After an impressive January 18 win at Dallas, Portland sat an incredible 31-9, tied with San Antonio atop the West and just 1.5 games behind first place overall Indiana. Since then, the Blazers have gone 11-14, tied for the 10th-best record in the West and the 17th-best record overall with New Orleans. For much of the season, the Blazers' near-bottom-10-ranked defense was negated by their incredible offense, but over this 25-game slump, Portland's offense has produced at a more mediocre level, a 13th-ranked 104.6 points per 100 possessions over that span.

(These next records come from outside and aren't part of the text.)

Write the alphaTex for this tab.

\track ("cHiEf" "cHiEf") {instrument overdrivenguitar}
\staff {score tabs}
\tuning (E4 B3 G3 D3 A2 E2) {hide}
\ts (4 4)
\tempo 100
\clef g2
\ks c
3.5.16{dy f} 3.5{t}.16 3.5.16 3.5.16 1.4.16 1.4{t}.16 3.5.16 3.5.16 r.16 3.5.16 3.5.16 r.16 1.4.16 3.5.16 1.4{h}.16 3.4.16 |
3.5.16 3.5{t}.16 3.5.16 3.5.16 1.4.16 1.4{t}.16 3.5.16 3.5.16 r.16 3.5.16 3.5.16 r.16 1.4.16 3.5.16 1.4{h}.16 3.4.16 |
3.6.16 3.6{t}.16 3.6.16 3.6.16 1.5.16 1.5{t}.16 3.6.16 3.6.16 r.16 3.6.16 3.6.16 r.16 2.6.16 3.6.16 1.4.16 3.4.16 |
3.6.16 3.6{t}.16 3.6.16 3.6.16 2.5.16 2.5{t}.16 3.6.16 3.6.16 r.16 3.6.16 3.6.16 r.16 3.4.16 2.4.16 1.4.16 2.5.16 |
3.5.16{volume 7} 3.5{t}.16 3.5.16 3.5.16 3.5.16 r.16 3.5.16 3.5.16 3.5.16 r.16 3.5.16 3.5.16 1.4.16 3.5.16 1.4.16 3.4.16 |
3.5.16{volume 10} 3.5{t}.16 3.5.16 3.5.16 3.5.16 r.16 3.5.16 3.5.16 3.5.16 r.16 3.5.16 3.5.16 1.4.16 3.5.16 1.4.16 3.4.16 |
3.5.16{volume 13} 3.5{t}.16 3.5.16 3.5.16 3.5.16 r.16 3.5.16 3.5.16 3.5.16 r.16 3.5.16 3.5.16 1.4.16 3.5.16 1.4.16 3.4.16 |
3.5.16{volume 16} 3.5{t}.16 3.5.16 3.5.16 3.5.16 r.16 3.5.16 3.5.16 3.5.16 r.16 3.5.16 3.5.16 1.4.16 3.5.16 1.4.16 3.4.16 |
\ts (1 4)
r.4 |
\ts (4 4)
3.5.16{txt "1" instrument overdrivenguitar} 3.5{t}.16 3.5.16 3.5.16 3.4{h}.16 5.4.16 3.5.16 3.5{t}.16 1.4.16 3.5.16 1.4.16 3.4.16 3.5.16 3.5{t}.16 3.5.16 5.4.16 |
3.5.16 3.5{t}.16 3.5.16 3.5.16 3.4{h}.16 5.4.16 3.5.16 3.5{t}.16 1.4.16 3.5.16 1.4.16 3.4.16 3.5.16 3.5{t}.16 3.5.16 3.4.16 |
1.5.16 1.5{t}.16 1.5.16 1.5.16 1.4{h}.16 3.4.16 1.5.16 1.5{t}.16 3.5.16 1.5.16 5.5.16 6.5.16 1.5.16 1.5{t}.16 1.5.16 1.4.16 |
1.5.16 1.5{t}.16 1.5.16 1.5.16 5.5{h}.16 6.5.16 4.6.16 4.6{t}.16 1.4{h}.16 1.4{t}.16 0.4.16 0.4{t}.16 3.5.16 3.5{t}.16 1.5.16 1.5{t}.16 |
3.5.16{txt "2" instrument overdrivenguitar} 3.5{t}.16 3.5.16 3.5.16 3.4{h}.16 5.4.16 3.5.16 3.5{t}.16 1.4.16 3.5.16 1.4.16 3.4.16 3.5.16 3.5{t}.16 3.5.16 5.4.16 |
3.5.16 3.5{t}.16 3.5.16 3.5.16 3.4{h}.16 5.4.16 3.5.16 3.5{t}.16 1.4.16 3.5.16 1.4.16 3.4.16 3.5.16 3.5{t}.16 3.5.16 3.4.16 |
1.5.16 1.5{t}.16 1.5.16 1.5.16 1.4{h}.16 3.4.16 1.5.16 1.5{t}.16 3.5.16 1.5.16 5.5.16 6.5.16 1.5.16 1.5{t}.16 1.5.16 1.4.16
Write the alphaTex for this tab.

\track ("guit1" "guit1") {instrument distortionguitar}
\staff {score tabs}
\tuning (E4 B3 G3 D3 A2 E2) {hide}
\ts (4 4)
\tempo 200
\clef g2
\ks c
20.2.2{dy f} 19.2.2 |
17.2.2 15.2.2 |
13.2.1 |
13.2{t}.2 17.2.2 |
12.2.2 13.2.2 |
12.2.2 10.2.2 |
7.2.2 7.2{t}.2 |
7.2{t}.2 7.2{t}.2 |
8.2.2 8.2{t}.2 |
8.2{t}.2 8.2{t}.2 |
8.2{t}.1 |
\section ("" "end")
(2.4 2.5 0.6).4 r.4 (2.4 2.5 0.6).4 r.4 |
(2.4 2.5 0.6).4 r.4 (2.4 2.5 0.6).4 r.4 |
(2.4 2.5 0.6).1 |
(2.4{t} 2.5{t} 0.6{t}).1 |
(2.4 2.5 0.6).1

Their subpar defense has allowed 104.7 points per 100 possessions over their last 25 games and a 19th-ranked 104.8 on the season.

The Blazers remain a good team, and a near surefire playoff team at that. But on paper, and with that defense, they were always destined to be a seven-seed type team as opposed to a team fighting for a top seed in the West. At 42-23 overall and fifth in the Conference, Portland is now 6.5 games behind streaking San Antonio for first, and their concern should now be looking behind as opposed to looking ahead. Golden State trails them by just 1.5 games with 16 games to go, and even Dallas and the aforementioned Grizzlies, 3.5 games behind, have a chance to catch them with LaMarcus Aldridge set to miss at least a couple of games.

As for those Grizzlies, after a tough overtime loss on January 8 against the Spurs which dropped them to a disappointing 15-19 and 12th in the Western Conference, they've gone an NBA-best 23-7 since then, which includes a 21-7 mark since Marc Gasol returned to the lineup against the Hawks on January 12.

Memphis' point-differential per 48 minutes and their net rating has actually been better with Gasol on the bench this season, but the reigning Defensive Player of the Year is only now rounding into form after a left knee injury robbed him of 23 games between late November and mid-January, and the team's record with him, 28-13, would put them on a championship contending level 56-win pace over the course of an 82-game season.

They're just 10-13 without him.

Whereas the regression of Portland's offense has seen them settle for mediocrity over the last couple of months, the progression of the Grizzlies' usually dependable defense has been the catalyst for their rise. From the start of the season through that aforementioned OT loss to the Spurs, a 34-game sample, Memphis allowed an uncharacteristic 105.1 points per 100 possessions. In other words, after nearly half a season, a unit that had defended at a top-10 rate in each of the last three years had an unfathomable 24th-ranked defense that was tied with the comically inept Knicks.

Since then, the Grizzlies have allowed just 99 points per 100 possessions over their last 30 games, good for third over that span, just behind stingy Indiana (98.6) and Chicago (98.5), and they once again have a top-10 defensive rating on the season. The result? Memphis now sits seventh in the West, two games clear of ninth-place Phoenix and just two games behind sixth-place Golden State.

Barring a major Grizzlies injury, you can probably expect these trends to continue in Portland and Memphis until each team settles comfortably into a seeding more representative of the teams in question. It's a reminder that while the length of an NBA season is often criticized, perhaps 82 games is actually around the perfect length to separate pretenders from contenders.